Conventional images of biomolecules, cellular components, and similar targets come with two severe drawbacks: they exist in two dimensions and at a single point in time. Several research groups have now begun to develop optical technologies that yield images in extra dimensions. Three new methods in particular are providing new ways of viewing difficult-to-detect structures in three dimensions and monitoring them over time.
A group at Harvard University (Cambridge, MA) has adapted its stochastic optical reconstruction microscopy (STORM) fluorescence technique to provide extraordinarily clear 3-D images of cells’ interiors. Led by Xiaowei Zhuang, professor of chemistry and chemical biology and of physics and a Howard Hughes Medical Institute investigator, the team developed STORM in 2006. To apply it in its original form, scientists label the molecules they want to investigate with fluorescent probes. A burst of light activates the fluorescence and a microscope captures an image of the fluorescing probes. To ensure that the microscope images each fluorescing molecule separately, the technology excites only a small percentage of the molecules in each pass. Multiple repetitions provide images of each molecule under study. From that, scientists can calculate the location of every molecule in a cell with a 2-D resolution of 20 to 30 nm.
Unfortunately, a 2-D image can confuse as well as elucidate. Cellular components that appear close may lie at different depths. Fortunately, Zhuang explains, “images of individual molecules collected to generate a two-dimensional STORM image also contain information that reveals the molecules’ positions in the third dimension.” The team obtains that information by inserting a cylindrical lens into the microscope’s imaging path. “The image is round when the molecule is in the average focal plane and becomes elongated in the x or y direction when it is above or below the plane,” explains postdoctoral student Bo Huang. “The z coordinate of the molecule can be calculated by calibrating the relationship between the shape of the image and the z position.”

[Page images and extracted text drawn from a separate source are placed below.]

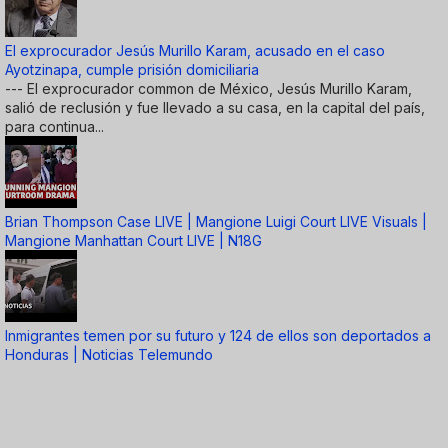
El exprocurador Jesús Murillo Karam, acusado en el caso
Ayotzinapa, cumple prisión domiciliaria
--- El exprocurador common de México, Jesús Murillo Karam,
salió de reclusión y fue llevado a su casa, en la capital del país,
para continua...
Brian Thompson Case LIVE | Mangione Luigi Court LIVE Visuals |
Mangione Manhattan Court LIVE | N18G
Inmigrantes temen por su futuro y 124 de ellos son deportados a
Honduras | Noticias Telemundo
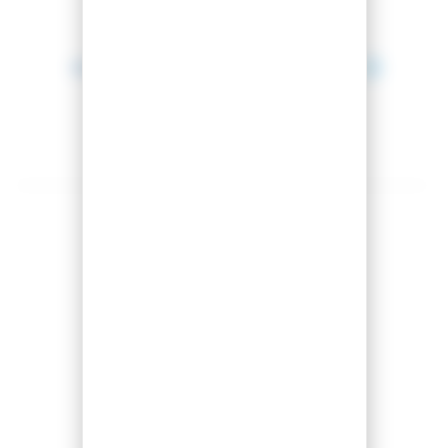
Entre le 10 août 2026 et le 11 août 2026.
Montage offert
Partager cet article
Comparer cet article
Ajouter à ma liste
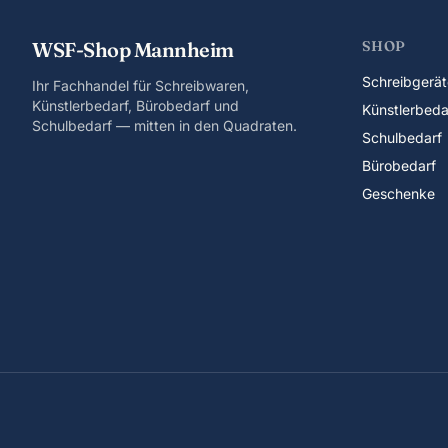
WSF-Shop Mannheim
SHOP
Schreibgerät
Ihr Fachhandel für Schreibwaren,
Künstlerbedarf, Bürobedarf und
Künstlerbeda
Schulbedarf — mitten in den Quadraten.
Schulbedarf
Bürobedarf
Geschenke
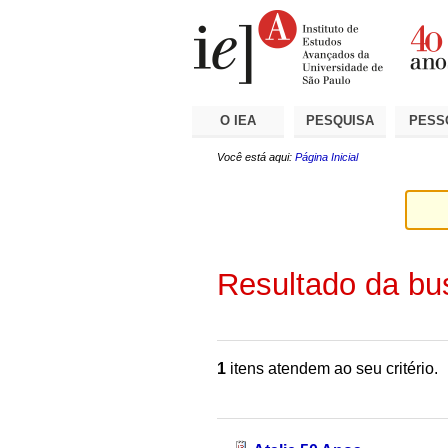
Ir
Ferramentas
Seções
para
Pessoais
o
conteúdo.
|
Ir
para
a
O IEA
PESQUISA
PESS
navegação
Você está aqui:
Página Inicial
Resultado da bu
1
itens atendem ao seu critério.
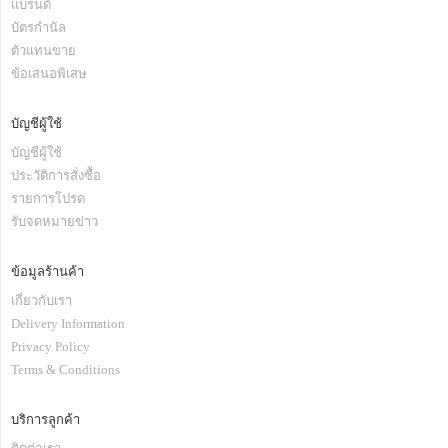
แบรนด์
บัตรกำนัล
ตัวแทนขาย
ข้อเสนอพิเสษ
บัญชีผู้ใช้
บัญชีผู้ใช้
ประวัติการสั่งซื้อ
รายการโปรด
รับจดหมายข่าว
ข้อมูลร้านค้า
เกี่ยวกับเรา
Delivery Information
Privacy Policy
Terms & Conditions
บริการลูกค้า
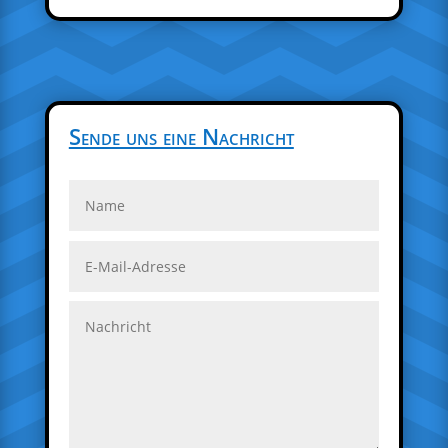
Sende uns eine Nachricht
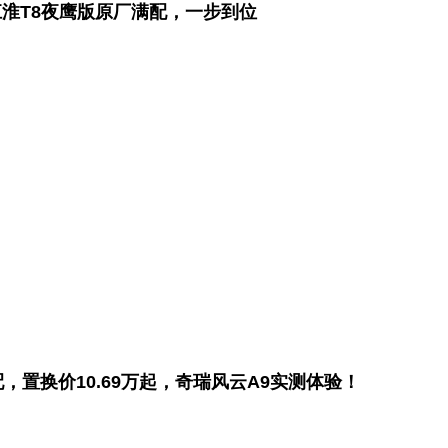
淮T8夜鹰版原厂满配，一步到位
配，置换价10.69万起，奇瑞风云A9实测体验！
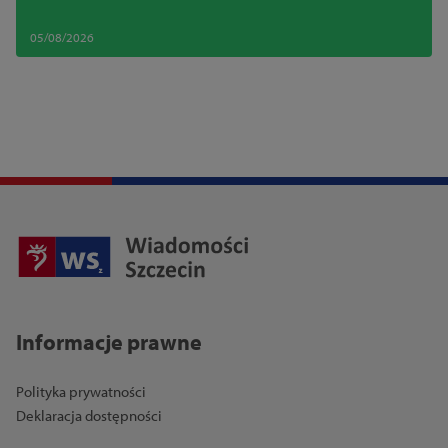
wniosek
05/08/2026
Informacje prawne
Polityka prywatności
Deklaracja dostępności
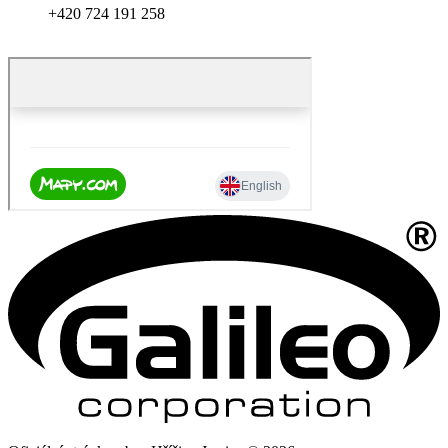
+420 724 191 258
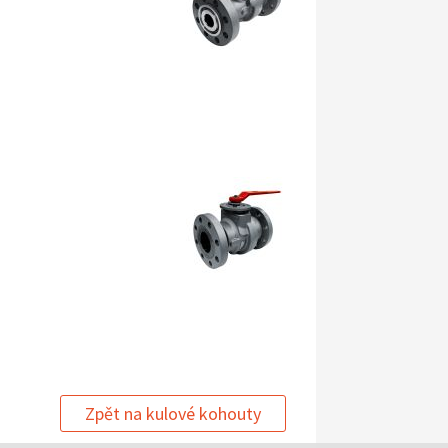
Zpět na kulové kohouty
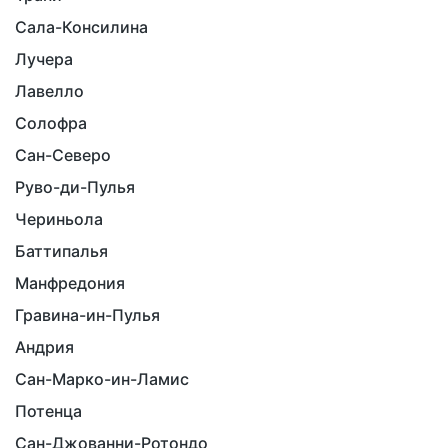
Сала-Консилина
Лучера
Лавелло
Солофра
Сан-Северо
Руво-ди-Пулья
Чериньола
Баттипалья
Манфредония
Гравина-ин-Пулья
Андрия
Сан-Марко-ин-Ламис
Потенца
Сан-Джованни-Ротондо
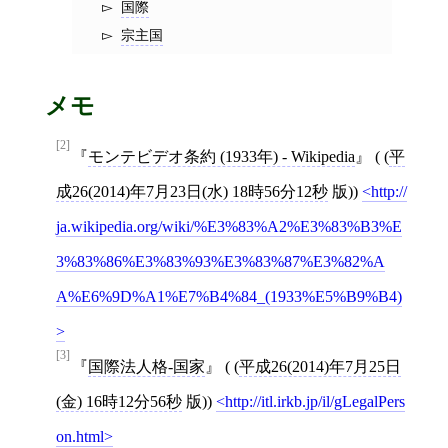
国際
宗主国
メモ
[2]
モンテビデオ条約 (1933年) - Wikipedia
( (
平
成26(2014)年7月23日(水) 18時56分12秒
版))
http://
ja.wikipedia.org/wiki/%E3%83%A2%E3%83%B3%E
3%83%86%E3%83%93%E3%83%87%E3%82%A
A%E6%9D%A1%E7%B4%84_(1933%E5%B9%B4)
[3]
国際法人格-国家
( (
平成26(2014)年7月25日
(金) 16時12分56秒
版))
http://itl.irkb.jp/il/gLegalPers
on.html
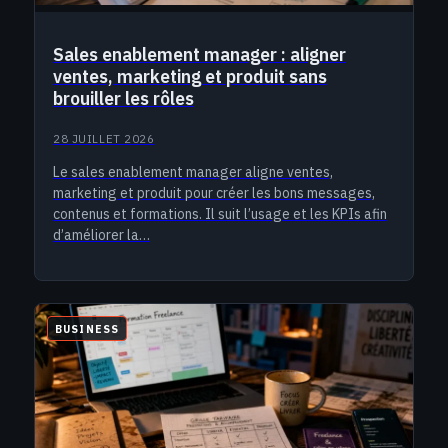
Sales enablement manager : aligner
ventes, marketing et produit sans
brouiller les rôles
28 JUILLET 2026
Le sales enablement manager aligne ventes,
marketing et produit pour créer les bons messages,
contenus et formations. Il suit l’usage et les KPIs afin
d’améliorer la…
BUSINESS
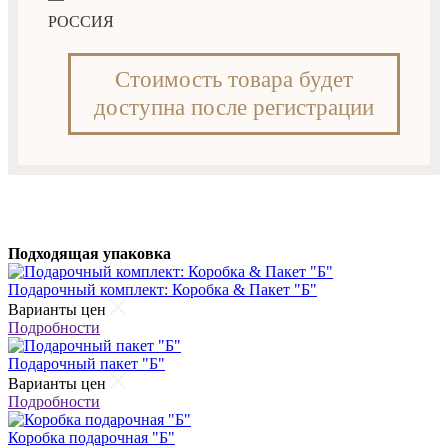
РОССИЯ
Стоимость товара будет
доступна после регистрации
Подходящая упаковка
Подарочный комплект: Коробка & Пакет "Б"
Варианты цен
Подробности
Подарочный пакет "Б"
Варианты цен
Подробности
Коробка подарочная "Б"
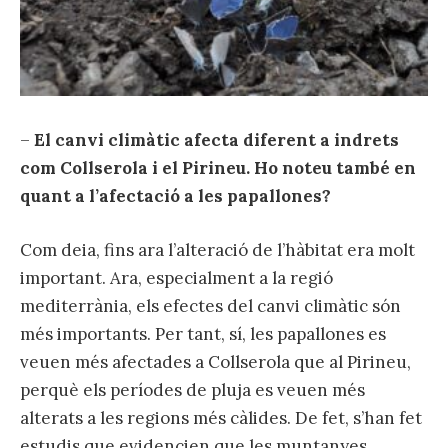
–
El canvi climàtic afecta diferent a indrets
com Collserola i el Pirineu. Ho noteu també en
quant a l’afectació a les papallones?
Com deia, fins ara l’alteració de l’hàbitat era molt
important. Ara, especialment a la regió
mediterrània, els efectes del canvi climàtic són
més importants. Per tant, sí, les papallones es
veuen més afectades a Collserola que al Pirineu,
perquè els períodes de pluja es veuen més
alterats a les regions més càlides. De fet, s’han fet
estudis que evidencien que les muntanyes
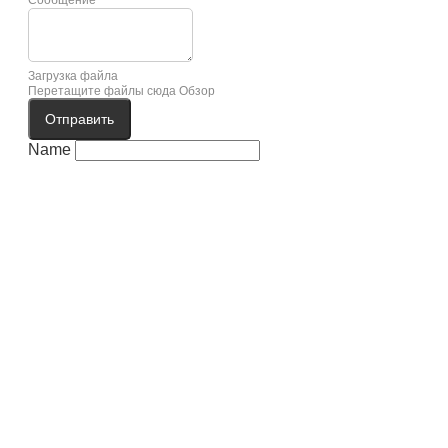
Загрузка файла
Перетащите файлы сюда
Обзор
Отправить
Name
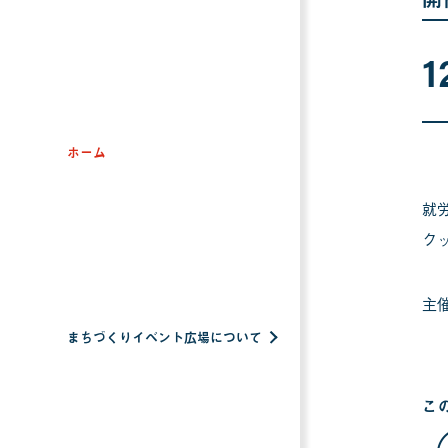
1
ホーム
就
ク
主
まちづくりイベント広場について
こ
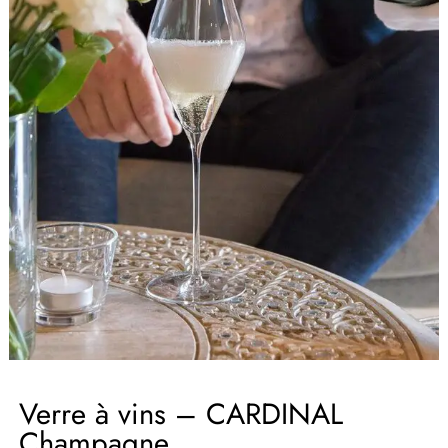
Verre à vins – CARDINAL
Champagne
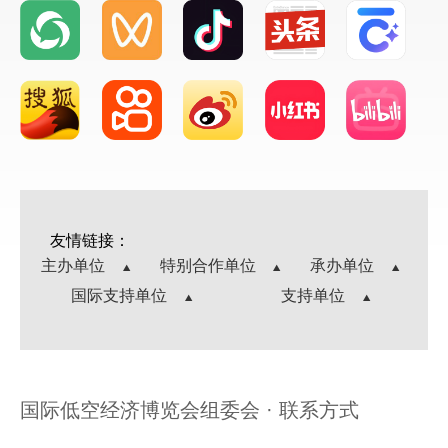
友情链接：
主办单位
特别合作单位
承办单位
国际支持单位
支持单位
国际低空经济博览会组委会 · 联系方式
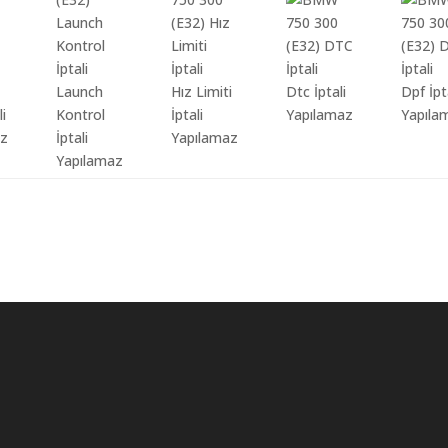
Launch
Hız Limiti
Dtc İptali
Dpf İpt
li
Kontrol
İptali
Yapılamaz
Yapıla
az
İptali
Yapılamaz
Yapılamaz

So far, the group has used the technology to image microtubules and clathrin-coated pits in 3-D (see figure). Next they plan to add the dimension of time to its imaging capability. That will involve speeding up the process, which currently takes from tens of seconds to minutes to create a single 3-D image. Faster technology will permit scientists to follow cells’ dynamic processes.
Harmonic holography
Holography offers another route to dynamic 3-D images of biological processes. For example, an international team has used second-harmonic signals generated by a femtosecond laser to produce holographic images rapidly enough to track fast-moving processes at the molecular level. The research team—consisting of Ye Pu, a postdoctoral scholar at the California Institute of Technology (Pasadena, CA), Martin Centurion of the Max Planck Institute of Quantum Physics (Garching, Germany), and Demetri Psaltis of Lausanne’s École Polytechnique Fédérale (Switzerland)—split 810 nm femtosecond laser pulses into a pump and a reference beam. Directed at appropriate nanocrystals, the pump produces a strong second-harmonic signal, which creates a holographic image of the crystals by interfering with the reference beam.
“This is the first time the principle of harmonic holography has been demonstrated,” Pu says.
The team plans to obtain holograms of molecular processes in cells. “We will attach certain molecules to nanocrystal tags,” Pu explains. “The tags will give a signal to let you know where the molecules are.” That will require some technical advances. “The crystals that produce second harmonics are now micro size. Our real goal is to obtain 10 nm crystal size,” Pu says. “We are also working on surface chemistry that will enable users of the technology to attach whatever molecules they want to the surface of the nanocrystals.” When that becomes possible, users will benefit from the technology’s speed to study dynamic processes. “In our holography technique, it takes only a single laser shot to generate a 3-D image.”
Another holographic method, Fresnel incoherent correlation holography (FINCH), applies holography to fluorescence. It uses microscopes with high resolving power, a spatial light modulator, a CCD camera, and simple filters to acquire 3-D microscopic images.
“It will be possible to obtain a 3-D image without scanning. And it will work with any wave-based imaging process in the electromagnetic spectrum,” says Gary Brooker, director of the Johns Hopkins University Microscopy Center.
So far, they have applied the method only to still images. “But with the FINCHSCOPE you can photograph multiple images at once, enabling you to capture a 3-D image of a moving object,” Brooker says.